Más allá de la vertiente poética, que no debiera evaporarse aún en tiempos
de técnica y consumo, la Navidad interpela la dimensión política de la
sociedad. Bien está la poesía, siempre que no suma en el letargo. Pero el
relato evangélico, a decir verdad, no se refiere a una noche silenciosa, ni
describe los cabellos rubios y ensortijados de un bebé con mofletes color de
rosa. El pesebre y los pañales remiten a un mundo pobre y fruto del rechazo. No
había lugar para ellos en la posada. Los evangelios canónicos ni siquiera dan
fe de un asno y un buey atentos a calentar el ambiente.
Los
papeles se invierten
Está claro que el pasaje de Belén se posiciona en favor de los desprovistos
de voz y de poder —los pobres, los pastores— y en contra de poderosos. Cita con
displicencia al emperador Augusto, ya que no queda más remedio que datar el
hecho. Pero junto al pesebre no están los sumos sacerdotes, ni el gobernador,
ni los sabios escribas, tan versados en los vericuetos de la Ley. Curiosamente,
sí desempeñarán ellos un papel relevante en la pasión y muerte de este niño
apenas nacido.
El canto de María, la llena de gracia, habla de la humillación de los
poderosos y la exaltación de los humildes, de la saciedad de los hambrientos y
la postergación de los ricos. No por nada, sino porque a la mayor riqueza de
unos corresponde la mayor pobreza de otros. El niño ya va acostumbrando el oído
a las expresiones de su madre, que apuntan a una convivencia social muy distinta.
Ahora el pequeño todavía balbucea, pero cuando crezca insistirá en que los
últimos son los primeros y viceversa.
Bien está la noche de paz que nos propone el más famoso villancico.
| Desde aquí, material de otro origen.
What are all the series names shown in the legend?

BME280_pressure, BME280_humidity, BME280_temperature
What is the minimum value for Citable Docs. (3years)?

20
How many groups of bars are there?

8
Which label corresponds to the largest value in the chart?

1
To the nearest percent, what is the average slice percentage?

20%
No
escatimemos la poesía de una noche fulgurante de estrellas alumbrando la gruta
de Belén. Pero tampoco pasemos por alto lo que le sucederá al pequeño
protagonista tres décadas más tarde. El niño del pesebre ya lleva grabada la cruz
en la frente. Será mal visto porque, entre otras cosas, cuestionará los pilares
de los que el pueblo se muestra tan orgullos y el orgullo de los dirigentes. Concluirán
los poderosos que vale más que muera un hombre por el pueblo que no todo el
pueblo por un hombre.
El niño que yace en el pesebre no muestra el menor entusiasmo por la pax romana, sustentada en impuestos y en
el temor de las lanzas. En esta paz sólo los poderosos encuentran acomodo. El
niño prefiere la que luego se llamará Pax
Christi, basada en un nuevo orden de relaciones humanas. La que proyecta un
corazón sencillo y limpio e insta a luchar por la justicia y la verdad. La que
se remite al sueño del viejo profeta Isaías: que las espadas se conviertan en
arados y los lobos se amansen hasta convivir con los corderos.
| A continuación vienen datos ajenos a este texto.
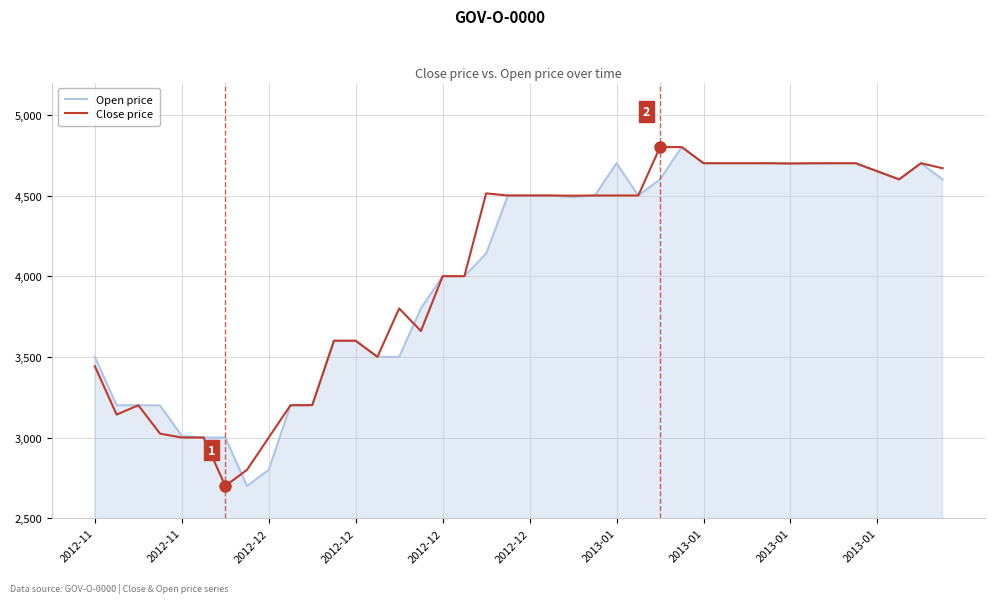

What is the minimum value shown in the chart?

2700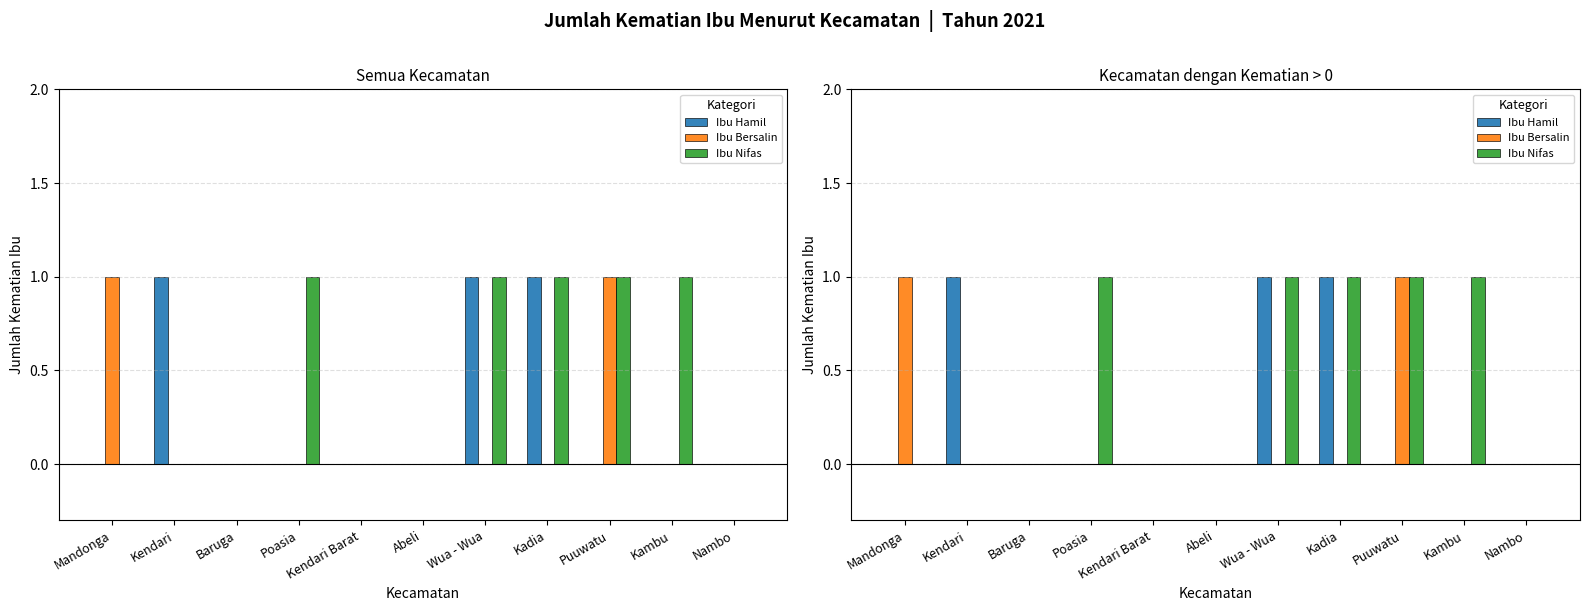

Reading right to left, what are all the values shown in this chart?

Ibu Hamil: 0	0	0	1	1	0	0	0	0	1	0
Ibu Bersalin: 0	0	1	0	0	0	0	0	0	0	1
Ibu Nifas: 0	1	1	1	1	0	0	1	0	0	0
La historia del niño Jesús va más allá de una entretenida y poética
narración para escuchar cuando la familia se reúne en torno a la mesa en los
días de Navidad. Es la semilla de la buena nueva. Interpela a los hombres y
mujeres de nuestro mundo a ser creativos y generosos a fin de poner en pie un
nuevo estilo de convivencia. El niño de Belén todavía no habla, pero ya levanta
la voz contra la injusticia de la desigualdad entre los seres humanos. La
primera paradoja de las muchas que formulará andando el tiempo.